Option A: Run directly from source (local STDIO)

  1. Clone the repository: git clone https://github.com/browserbase/mcp-server-browserbase.git cd mcp-server-browserbase
  2. Install dependencies and build (if applicable): npm install npm run build
  3. Run the server locally (example): node /path/to/mcp-server-browserbase/cli.js

Option B: Use npm package (STDIO via npx or as a dependency in MCP config)

  1. Install or reference the package in your MCP config: In your MCP config, set: { "mcpServers": { "browserbase": { "command": "npx", "args": ["@browserbasehq/mcp-server-browserbase"] } } }
  2. If you need environment variables, provide them in the config: { "mcpServers": { "browserbase": { "command": "npx", "args": ["@browserbasehq/mcp-server-browserbase"], "env": { "BROWSERBASE_API_KEY": "", "BROWSERBASE_PROJECT_ID": "", "GEMINI_API_KEY": "" } } } }

Option C: Docker (optional)

  1. Build the image (from source): docker build -t mcp-browserbase .
  2. Run the image locally: docker run -it --rm -e BROWSERBASE_API_KEY="" -e BROWSERBASE_PROJECT_ID="" -e GEMINI_API_KEY="" mcp-browserbase

Prerequisites recap: ensure you have Node.js installed if running locally, or use the provided npm package/Docker workflow if you prefer containerized or remote operation.

Additional notes

Environment variables:

  • BROWSERBASE_API_KEY: Your Browserbase API key
  • BROWSERBASE_PROJECT_ID: Your Browserbase project ID
  • GEMINI_API_KEY: API key for the Gemini/OpenAI-compatible model provider (if using Gemini via Stagehand)
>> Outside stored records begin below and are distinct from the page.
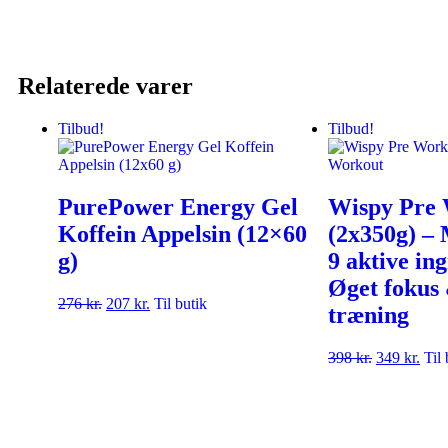
Relaterede varer
Tilbud!
Tilbud!
PurePower Energy Gel
Wispy Pre
Koffein Appelsin (12×60
(2x350g) –
g)
9 aktive ing
Øget fokus 
276
kr.
207
kr.
Til butik
træning
398
kr.
349
kr.
Til 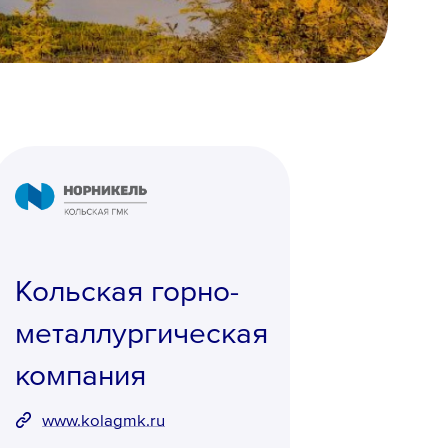
Кольская горно-
металлургическая
компания
www.kolagmk.ru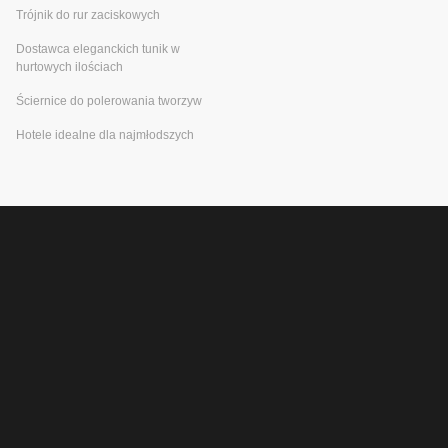
Trójnik do rur zaciskowych
Dostawca eleganckich tunik w
hurtowych ilościach
Ściernice do polerowania tworzyw
Hotele idealne dla najmłodszych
Important flags for the server (exposed via CLI or MCP config):

  • --proxies, --advancedStealth, --keepAlive, --contextId, --persist
  • --port, --host to configure network binding
  • --browserWidth, --browserHeight for viewport size
  • --modelName, --modelApiKey to select and authenticate the model used by Stagehand
  • --experimental to enable experimental features

If you switch between transport methods, ensure your MCP client supports the chosen format (STDIO vs. SHTTP). For SHTTP, you’ll typically point to a remote Smithery URL; for STDIO, you run the CLI locally and reference the local path in your MCP config.